** SOURCE PASSAGE follows **

Background information
- Also known as: Hollie Poetry
- Born: 1983 (age 42–43) Reading, Berkshire, England
- Education: King's College, Cambridge School of Oriental and African Studies, University of London
- Genres: Poetry, memoir, spoken word, non-fiction
- Years active: 2009–present
- Label: None
- Website: holliepoetry.com

= Hollie McNish =

Hollie McNish (born 1983) is a British poet and author based between Cambridge and Glasgow. She has published four collections of poetry: Papers (2012), Cherry Pie (2015), Why I Ride (2015), Plum (2017) and one poetic memoir on politics and parenthood, Nobody Told Me (2016), for which she won the Ted Hughes Award for New Work in Poetry. The latter has been translated into German, French and Spanish. McNish's sixth publication – a second cross-genre collection of poetry, memoir and short stories – Slug, and other things I've been told to hate, was published in May 2021 with Hachette with a further collection Lobster, was published in 2024 In 2016, she co-wrote with fellow poet Sabrina Mahfouz a play titled Offside, relating the history of British women in football. This was published as a book in 2017.

** End of SOURCE PASSAGE **

_DIRECTIONS_
A. According to the profile of Hollie McNish, which of her books won the Ted Hughes Award for New Work in Poetry?
B. From the profile of Hollie McNish, reproduce the part that opens with the words "Hollie McNish (born" and closes with "book in 2017.".
C. Go on writing the profile of Hollie McNish, starting after its last sentence.

** AVAILABLE DATA follows **

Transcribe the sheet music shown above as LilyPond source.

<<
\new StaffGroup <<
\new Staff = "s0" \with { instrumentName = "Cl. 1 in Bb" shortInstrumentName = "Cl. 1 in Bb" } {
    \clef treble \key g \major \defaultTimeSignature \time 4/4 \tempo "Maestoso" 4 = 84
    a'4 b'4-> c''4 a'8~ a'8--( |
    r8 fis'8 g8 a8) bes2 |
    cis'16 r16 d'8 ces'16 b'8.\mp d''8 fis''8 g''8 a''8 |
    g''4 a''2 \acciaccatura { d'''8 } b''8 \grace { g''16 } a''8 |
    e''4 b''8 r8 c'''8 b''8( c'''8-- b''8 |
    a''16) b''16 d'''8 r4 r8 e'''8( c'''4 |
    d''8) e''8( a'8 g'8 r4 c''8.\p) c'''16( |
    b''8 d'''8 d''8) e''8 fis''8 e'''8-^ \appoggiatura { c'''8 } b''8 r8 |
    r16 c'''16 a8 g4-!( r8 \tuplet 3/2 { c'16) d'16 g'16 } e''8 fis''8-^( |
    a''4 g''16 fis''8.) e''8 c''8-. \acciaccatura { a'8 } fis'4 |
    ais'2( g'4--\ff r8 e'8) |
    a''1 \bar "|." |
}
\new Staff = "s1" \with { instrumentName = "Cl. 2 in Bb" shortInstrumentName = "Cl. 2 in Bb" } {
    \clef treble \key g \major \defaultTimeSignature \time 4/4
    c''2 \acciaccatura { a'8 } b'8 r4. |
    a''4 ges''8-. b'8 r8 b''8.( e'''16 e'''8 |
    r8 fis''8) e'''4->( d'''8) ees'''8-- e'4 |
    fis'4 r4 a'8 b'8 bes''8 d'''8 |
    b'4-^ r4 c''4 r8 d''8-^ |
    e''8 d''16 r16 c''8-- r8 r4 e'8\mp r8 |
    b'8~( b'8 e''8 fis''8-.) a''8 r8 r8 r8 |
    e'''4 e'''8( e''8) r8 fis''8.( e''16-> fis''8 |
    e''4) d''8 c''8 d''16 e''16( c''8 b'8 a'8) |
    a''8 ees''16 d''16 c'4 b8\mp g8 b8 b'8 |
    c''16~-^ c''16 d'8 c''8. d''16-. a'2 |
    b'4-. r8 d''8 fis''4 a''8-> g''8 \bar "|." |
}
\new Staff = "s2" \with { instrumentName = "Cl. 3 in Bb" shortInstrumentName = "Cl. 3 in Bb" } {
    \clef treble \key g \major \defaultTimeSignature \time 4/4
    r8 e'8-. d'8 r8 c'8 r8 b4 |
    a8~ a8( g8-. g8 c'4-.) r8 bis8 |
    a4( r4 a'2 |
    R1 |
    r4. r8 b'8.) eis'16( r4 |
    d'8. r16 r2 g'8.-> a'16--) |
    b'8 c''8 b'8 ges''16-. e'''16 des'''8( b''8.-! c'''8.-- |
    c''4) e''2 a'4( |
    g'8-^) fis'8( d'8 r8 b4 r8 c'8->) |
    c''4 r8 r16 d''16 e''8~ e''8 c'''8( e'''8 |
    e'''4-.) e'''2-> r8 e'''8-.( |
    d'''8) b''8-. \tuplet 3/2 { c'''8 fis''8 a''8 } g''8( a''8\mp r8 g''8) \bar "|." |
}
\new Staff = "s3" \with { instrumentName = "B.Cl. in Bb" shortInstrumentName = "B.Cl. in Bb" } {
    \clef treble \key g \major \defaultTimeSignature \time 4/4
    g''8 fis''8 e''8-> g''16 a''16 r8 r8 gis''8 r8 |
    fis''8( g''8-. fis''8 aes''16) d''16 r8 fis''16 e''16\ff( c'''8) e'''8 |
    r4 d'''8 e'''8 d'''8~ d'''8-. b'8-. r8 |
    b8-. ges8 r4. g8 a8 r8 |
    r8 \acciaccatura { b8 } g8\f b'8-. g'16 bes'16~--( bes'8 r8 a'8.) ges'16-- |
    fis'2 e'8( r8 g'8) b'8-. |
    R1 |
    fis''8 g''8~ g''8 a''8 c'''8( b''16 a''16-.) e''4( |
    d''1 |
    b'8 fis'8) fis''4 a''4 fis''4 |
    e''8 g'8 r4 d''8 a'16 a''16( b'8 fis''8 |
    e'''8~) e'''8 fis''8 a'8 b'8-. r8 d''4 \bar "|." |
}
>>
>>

** End of AVAILABLE DATA **

_WRITTEN ANSWERS_
A. Nobody Told Me (2016), her poetic memoir on politics and parenthood.

B.
Hollie McNish (born 1983) is a British poet and author based between Cambridge and Glasgow. She has published four collections of poetry: Papers (2012), Cherry Pie (2015), Why I Ride (2015), Plum (2017) and one poetic memoir on politics and parenthood, Nobody Told Me (2016), for which she won the Ted Hughes Award for New Work in Poetry. The latter has been translated into German, French and Spanish. McNish's sixth publication – a second cross-genre collection of poetry, memoir and short stories – Slug, and other things I've been told to hate, was published in May 2021 with Hachette with a further collection Lobster, was published in 2024 In 2016, she co-wrote with fellow poet Sabrina Mahfouz a play titled Offside, relating the history of British women in football. This was published as a book in 2017.

C.
McNish has also released an album of poetry and music, Versus (2014), which made her the first poet to record an album at Abbey Road Studios, London.

As well as her own publications, McNish has written and performed poems for various campaigns and organisations, including The Economist Education Foundation, Durex's campaign for orgasm equality, and The Eve Appeal.

== Early life ==
Born in Reading in 1983 to Scottish parents, McNish attended Bucklebury Primary, with a brief two year scholarship to Prior's Court School for the final years of her primary education. Later, she attended St Bartholomew's Comprehensive School, Newbury, during which time she worked part-time at Little Chef at Chieveley Services and Boots in Newbury, both of which she has written about in her fourth collection, Plum. She studied Modern and Medieval Languages at King's College, Cambridge, with a third year abroad teaching English in Guadeloupe, French West Indies, where she learnt Guadeloupian Creole to English translation. She went on to take a part-time master's degree in international development and economics at the School of Oriental and African Studies, University of London.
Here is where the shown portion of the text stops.